La costruzione di Wedian è già in corso, ma la strada non sembra essere in discesa. Il primo partner, emiratino, si è tirato indietro già nel 2015. E poi è stato il turno di una grande impresa cinese, che ha fatto dietrofront lo scorso febbraio. «L’edificazione della nuova capitale è un messaggio diretto agli egiziani – dice Silvia Colombo, senior fellow all’Istituto Affari Internazionali di Roma ed esperta di politiche mediorientali –. Al Sisi vuole apparire forte a casa sua perché sulla scena internazionale si ritrova estremamente ridimensionato».
In verità, continua la ricercatrice, «il paese ha problemi giganteschi sul fronte economico, ma anche su quello ambientale, a causa della pressione demografica crescente». Il Delta del Nilo, un tempo tra le pochissime regioni verdi dell’Egitto, è stato ormai spogliato di tutte le risorse, spiega Colombo. «Il governo centrale non ha investito nello sviluppo delle zone rurali, e quindi sempre più egiziani si trasferiscono al Cairo. Che rimane il cuore pulsante del paese». Non per niente i cairoti chiamano la loro città Misr: “Egitto”.
A dispetto delle ambizioni faraoniche, il governo egiziano non sembra avere molta fortuna con le grandi opere. Lo si è visto con il raddoppio del Canale di Suez, voluto da Al Sisi e costato più di 8 miliardi di dollari. A quasi 2 anni dall’inaugurazione, l’iniziativa non starebbe generando i benefici economici che ci si aspettava. Anzi. «A dire il vero – nota Colombo – si parla addirittura di una perdita da parte dello Stato e degli investitori privati che hanno partecipato all’iniziativa».

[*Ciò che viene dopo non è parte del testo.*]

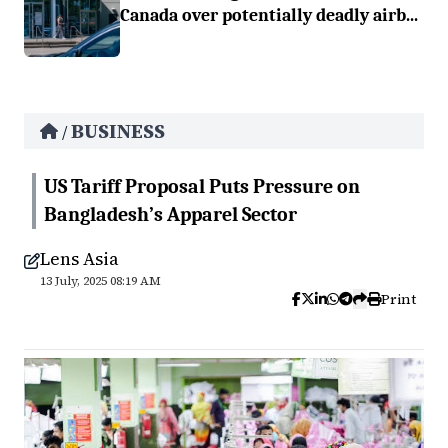
Canada over potentially deadly airb...
BUSINESS
/
US Tariff Proposal Puts Pressure on
Bangladesh’s Apparel Sector
Lens Asia
13 July, 2025 08:19 AM
Print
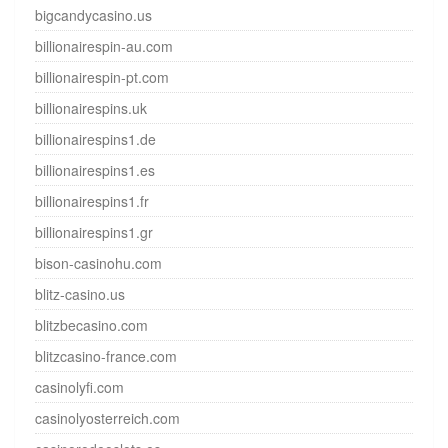
bigcandycasino.us
billionairespin-au.com
billionairespin-pt.com
billionairespins.uk
billionairespins1.de
billionairespins1.es
billionairespins1.fr
billionairespins1.gr
bison-casinohu.com
blitz-casino.us
blitzbecasino.com
blitzcasino-france.com
casinolyfi.com
casinolyosterreich.com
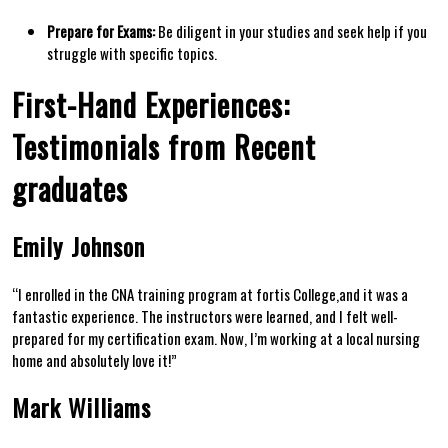
Prepare for Exams:
Be diligent in your studies and seek help if you
struggle with specific topics.
First-Hand Experiences:
Testimonials from Recent
graduates
Emily ⁣Johnson
“I ⁤enrolled in the CNA⁢ training program at fortis College,and it was a
fantastic experience. The instructors were learned, and I felt well-
prepared for my certification exam. Now, I’m working at a local nursing
home and absolutely love it!”
Mark Williams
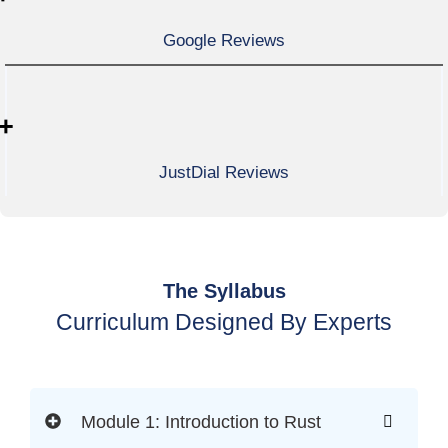
Google Reviews
+
JustDial Reviews
The Syllabus
Curriculum Designed By Experts
Module 1: Introduction to Rust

Bisogna però riconoscerlo: il governo egiziano è fatto da gente tenace. «I lavori per la nuova capitale stanno andando avanti mentre parliamo – osserva l’economista egiziano citato all’inizio dell’articolo –. Loro non si fermeranno, anche a costo di costruire una versione ridotta del progetto originale. La vera questione sarà vedere se il governo riuscirà davvero a convincere la burocrazia e gli impiegati statali a spostarsi laggiù, e personalmente sono molto scettico a riguardo. Nessun leader è mai riuscito a battere i burocrati al loro stesso gioco». Se e quando sarà costruita, la nuova capitale rischia di somigliare davvero a un’opera faraonica: grandiosa, ma vuota.